#### ABOUT THIS EXERCISE:
None of the pictures should be copied, though every line of the listing must be printed exactly.
GIVEN ENTRIES below:
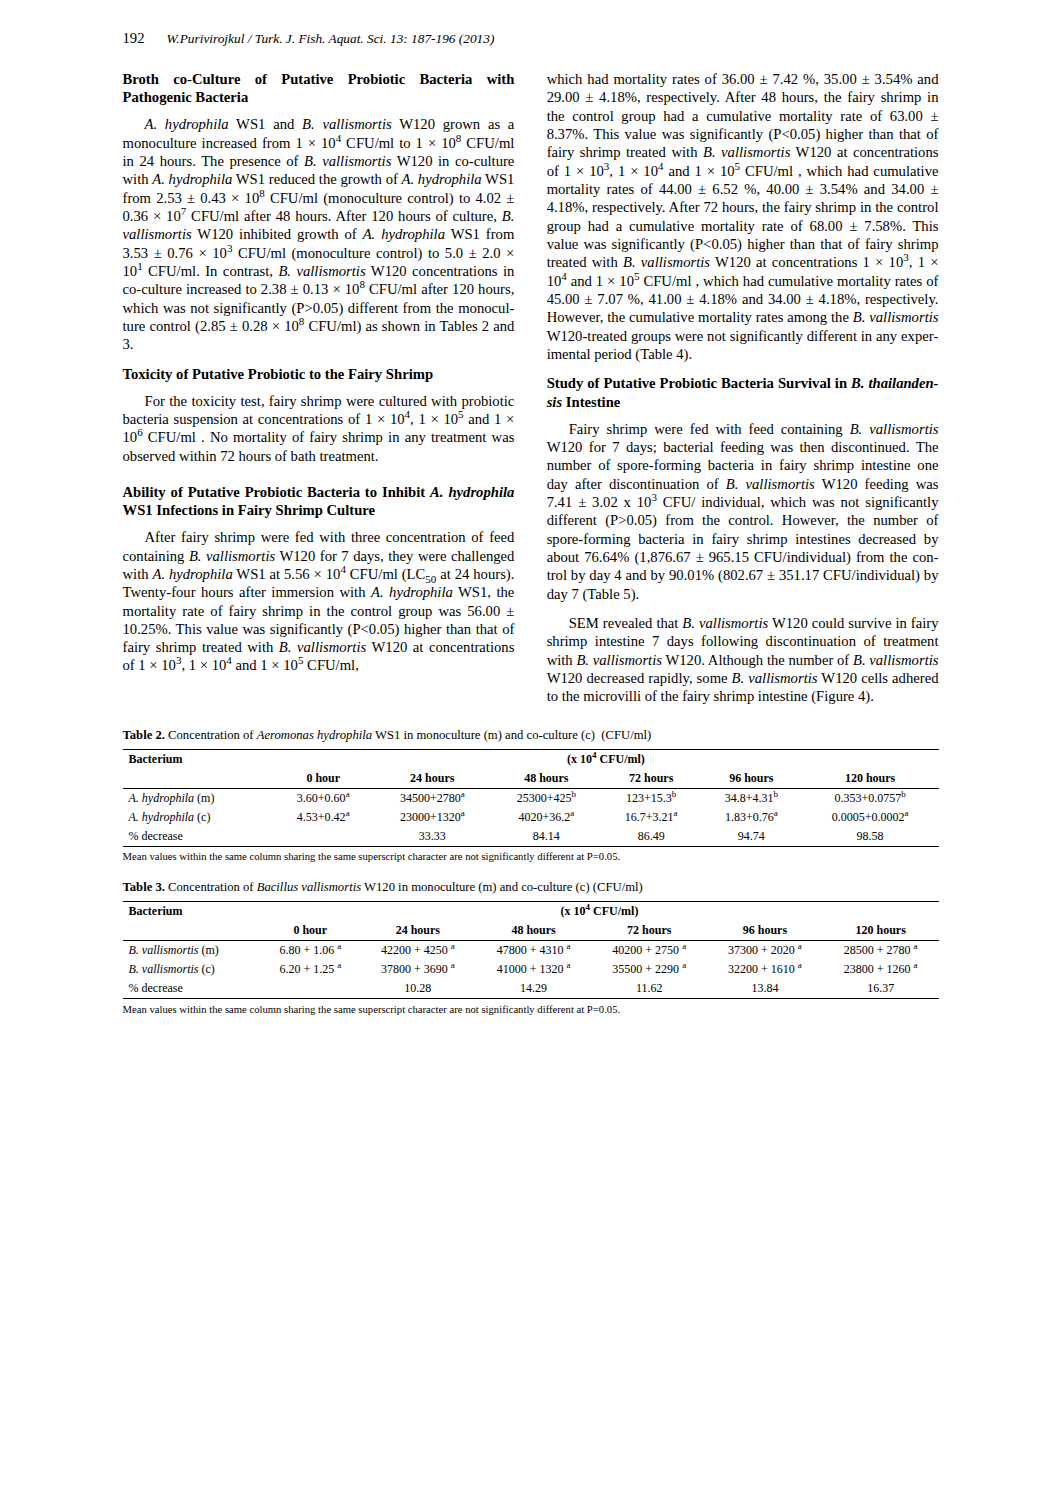192 W.Purivirojkul / Turk. J. Fish. Aquat. Sci. 13: 187-196 (2013)
Broth co-Culture of Putative Probiotic Bacteria with Pathogenic Bacteria
A. hydrophila WS1 and B. vallismortis W120 grown as a monoculture increased from 1 × 104 CFU/ml to 1 × 108 CFU/ml in 24 hours. The presence of B. vallismortis W120 in co-culture with A. hydrophila WS1 reduced the growth of A. hydrophila WS1 from 2.53 ± 0.43 × 108 CFU/ml (monoculture control) to 4.02 ± 0.36 × 107 CFU/ml after 48 hours. After 120 hours of culture, B. vallismortis W120 inhibited growth of A. hydrophila WS1 from 3.53 ± 0.76 × 103 CFU/ml (monoculture control) to 5.0 ± 2.0 × 101 CFU/ml. In contrast, B. vallismortis W120 concentrations in co-culture increased to 2.38 ± 0.13 × 108 CFU/ml after 120 hours, which was not significantly (P>0.05) different from the monoculture control (2.85 ± 0.28 × 108 CFU/ml) as shown in Tables 2 and 3.
Toxicity of Putative Probiotic to the Fairy Shrimp
For the toxicity test, fairy shrimp were cultured with probiotic bacteria suspension at concentrations of 1 × 104, 1 × 105 and 1 × 106 CFU/ml . No mortality of fairy shrimp in any treatment was observed within 72 hours of bath treatment.
Ability of Putative Probiotic Bacteria to Inhibit A. hydrophila WS1 Infections in Fairy Shrimp Culture
After fairy shrimp were fed with three concentration of feed containing B. vallismortis W120 for 7 days, they were challenged with A. hydrophila WS1 at 5.56 × 104 CFU/ml (LC50 at 24 hours). Twenty-four hours after immersion with A. hydrophila WS1, the mortality rate of fairy shrimp in the control group was 56.00 ± 10.25%. This value was significantly (P<0.05) higher than that of fairy shrimp treated with B. vallismortis W120 at concentrations of 1 × 103, 1 × 104 and 1 × 105 CFU/ml,
which had mortality rates of 36.00 ± 7.42 %, 35.00 ± 3.54% and 29.00 ± 4.18%, respectively. After 48 hours, the fairy shrimp in the control group had a cumulative mortality rate of 63.00 ± 8.37%. This value was significantly (P<0.05) higher than that of fairy shrimp treated with B. vallismortis W120 at concentrations of 1 × 103, 1 × 104 and 1 × 105 CFU/ml , which had cumulative mortality rates of 44.00 ± 6.52 %, 40.00 ± 3.54% and 34.00 ± 4.18%, respectively. After 72 hours, the fairy shrimp in the control group had a cumulative mortality rate of 68.00 ± 7.58%. This value was significantly (P<0.05) higher than that of fairy shrimp treated with B. vallismortis W120 at concentrations 1 × 103, 1 × 104 and 1 × 105 CFU/ml , which had cumulative mortality rates of 45.00 ± 7.07 %, 41.00 ± 4.18% and 34.00 ± 4.18%, respectively. However, the cumulative mortality rates among the B. vallismortis W120-treated groups were not significantly different in any experimental period (Table 4).
Study of Putative Probiotic Bacteria Survival in B. thailandensis Intestine
Fairy shrimp were fed with feed containing B. vallismortis W120 for 7 days; bacterial feeding was then discontinued. The number of spore-forming bacteria in fairy shrimp intestine one day after discontinuation of B. vallismortis W120 feeding was 7.41 ± 3.02 x 103 CFU/ individual, which was not significantly different (P>0.05) from the control. However, the number of spore-forming bacteria in fairy shrimp intestines decreased by about 76.64% (1,876.67 ± 965.15 CFU/individual) from the control by day 4 and by 90.01% (802.67 ± 351.17 CFU/individual) by day 7 (Table 5).
SEM revealed that B. vallismortis W120 could survive in fairy shrimp intestine 7 days following discontinuation of treatment with B. vallismortis W120. Although the number of B. vallismortis W120 decreased rapidly, some B. vallismortis W120 cells adhered to the microvilli of the fairy shrimp intestine (Figure 4).
Table 2. Concentration of Aeromonas hydrophila WS1 in monoculture (m) and co-culture (c) (CFU/ml)
| Bacterium | (x 10 4 CFU/ml) |
| --- | --- |
| | 0 hour | 24 hours | 48 hours | 72 hours | 96 hours | 120 hours |
| A. hydrophila (m) | 3.60+0.60 a | 34500+2780 a | 25300+425 b | 123+15.3 b | 34.8+4.31 b | 0.353+0.0757 b |
| A. hydrophila (c) | 4.53+0.42 a | 23000+1320 a | 4020+36.2 a | 16.7+3.21 a | 1.83+0.76 a | 0.0005+0.0002 a |
| % decrease | | 33.33 | 84.14 | 86.49 | 94.74 | 98.58 |
Mean values within the same column sharing the same superscript character are not significantly different at P=0.05.
Table 3. Concentration of Bacillus vallismortis W120 in monoculture (m) and co-culture (c) (CFU/ml)
| Bacterium | (x 10 4 CFU/ml) |
| --- | --- |
| | 0 hour | 24 hours | 48 hours | 72 hours | 96 hours | 120 hours |
| B. vallismortis (m) | 6.80 + 1.06 a | 42200 + 4250 a | 47800 + 4310 a | 40200 + 2750 a | 37300 + 2020 a | 28500 + 2780 a |
| B. vallismortis (c) | 6.20 + 1.25 a | 37800 + 3690 a | 41000 + 1320 a | 35500 + 2290 a | 32200 + 1610 a | 23800 + 1260 a |
| % decrease | | 10.28 | 14.29 | 11.62 | 13.84 | 16.37 |
Mean values within the same column sharing the same superscript character are not significantly different at P=0.05.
End of GIVEN ENTRIES.
#### RESULT:
192 W.Purivirojkul / Turk. J. Fish. Aquat. Sci. 13: 187-196 (2013)
Broth co-Culture of Putative Probiotic Bacteria with Pathogenic Bacteria
A. hydrophila WS1 and B. vallismortis W120 grown as a monoculture increased from 1 × 104 CFU/ml to 1 × 108 CFU/ml in 24 hours. The presence of B. vallismortis W120 in co-culture with A. hydrophila WS1 reduced the growth of A. hydrophila WS1 from 2.53 ± 0.43 × 108 CFU/ml (monoculture control) to 4.02 ± 0.36 × 107 CFU/ml after 48 hours. After 120 hours of culture, B. vallismortis W120 inhibited growth of A. hydrophila WS1 from 3.53 ± 0.76 × 103 CFU/ml (monoculture control) to 5.0 ± 2.0 × 101 CFU/ml. In contrast, B. vallismortis W120 concentrations in co-culture increased to 2.38 ± 0.13 × 108 CFU/ml after 120 hours, which was not significantly (P>0.05) different from the monoculture control (2.85 ± 0.28 × 108 CFU/ml) as shown in Tables 2 and 3.
Toxicity of Putative Probiotic to the Fairy Shrimp
For the toxicity test, fairy shrimp were cultured with probiotic bacteria suspension at concentrations of 1 × 104, 1 × 105 and 1 × 106 CFU/ml . No mortality of fairy shrimp in any treatment was observed within 72 hours of bath treatment.
Ability of Putative Probiotic Bacteria to Inhibit A. hydrophila WS1 Infections in Fairy Shrimp Culture
After fairy shrimp were fed with three concentration of feed containing B. vallismortis W120 for 7 days, they were challenged with A. hydrophila WS1 at 5.56 × 104 CFU/ml (LC50 at 24 hours). Twenty-four hours after immersion with A. hydrophila WS1, the mortality rate of fairy shrimp in the control group was 56.00 ± 10.25%. This value was significantly (P<0.05) higher than that of fairy shrimp treated with B. vallismortis W120 at concentrations of 1 × 103, 1 × 104 and 1 × 105 CFU/ml,
which had mortality rates of 36.00 ± 7.42 %, 35.00 ± 3.54% and 29.00 ± 4.18%, respectively. After 48 hours, the fairy shrimp in the control group had a cumulative mortality rate of 63.00 ± 8.37%. This value was significantly (P<0.05) higher than that of fairy shrimp treated with B. vallismortis W120 at concentrations of 1 × 103, 1 × 104 and 1 × 105 CFU/ml , which had cumulative mortality rates of 44.00 ± 6.52 %, 40.00 ± 3.54% and 34.00 ± 4.18%, respectively. After 72 hours, the fairy shrimp in the control group had a cumulative mortality rate of 68.00 ± 7.58%. This value was significantly (P<0.05) higher than that of fairy shrimp treated with B. vallismortis W120 at concentrations 1 × 103, 1 × 104 and 1 × 105 CFU/ml , which had cumulative mortality rates of 45.00 ± 7.07 %, 41.00 ± 4.18% and 34.00 ± 4.18%, respectively. However, the cumulative mortality rates among the B. vallismortis W120-treated groups were not significantly different in any experimental period (Table 4).
Study of Putative Probiotic Bacteria Survival in B. thailandensis Intestine
Fairy shrimp were fed with feed containing B. vallismortis W120 for 7 days; bacterial feeding was then discontinued. The number of spore-forming bacteria in fairy shrimp intestine one day after discontinuation of B. vallismortis W120 feeding was 7.41 ± 3.02 x 103 CFU/ individual, which was not significantly different (P>0.05) from the control. However, the number of spore-forming bacteria in fairy shrimp intestines decreased by about 76.64% (1,876.67 ± 965.15 CFU/individual) from the control by day 4 and by 90.01% (802.67 ± 351.17 CFU/individual) by day 7 (Table 5).
SEM revealed that B. vallismortis W120 could survive in fairy shrimp intestine 7 days following discontinuation of treatment with B. vallismortis W120. Although the number of B. vallismortis W120 decreased rapidly, some B. vallismortis W120 cells adhered to the microvilli of the fairy shrimp intestine (Figure 4).
Table 2. Concentration of Aeromonas hydrophila WS1 in monoculture (m) and co-culture (c) (CFU/ml)
| Bacterium | (x 10 4 CFU/ml) |
| --- | --- |
| | 0 hour | 24 hours | 48 hours | 72 hours | 96 hours | 120 hours |
| A. hydrophila (m) | 3.60+0.60 a | 34500+2780 a | 25300+425 b | 123+15.3 b | 34.8+4.31 b | 0.353+0.0757 b |
| A. hydrophila (c) | 4.53+0.42 a | 23000+1320 a | 4020+36.2 a | 16.7+3.21 a | 1.83+0.76 a | 0.0005+0.0002 a |
| % decrease | | 33.33 | 84.14 | 86.49 | 94.74 | 98.58 |
Mean values within the same column sharing the same superscript character are not significantly different at P=0.05.
Table 3. Concentration of Bacillus vallismortis W120 in monoculture (m) and co-culture (c) (CFU/ml)
| Bacterium | (x 10 4 CFU/ml) |
| --- | --- |
| | 0 hour | 24 hours | 48 hours | 72 hours | 96 hours | 120 hours |
| B. vallismortis (m) | 6.80 + 1.06 a | 42200 + 4250 a | 47800 + 4310 a | 40200 + 2750 a | 37300 + 2020 a | 28500 + 2780 a |
| B. vallismortis (c) | 6.20 + 1.25 a | 37800 + 3690 a | 41000 + 1320 a | 35500 + 2290 a | 32200 + 1610 a | 23800 + 1260 a |
| % decrease | | 10.28 | 14.29 | 11.62 | 13.84 | 16.37 |
Mean values within the same column sharing the same superscript character are not significantly different at P=0.05.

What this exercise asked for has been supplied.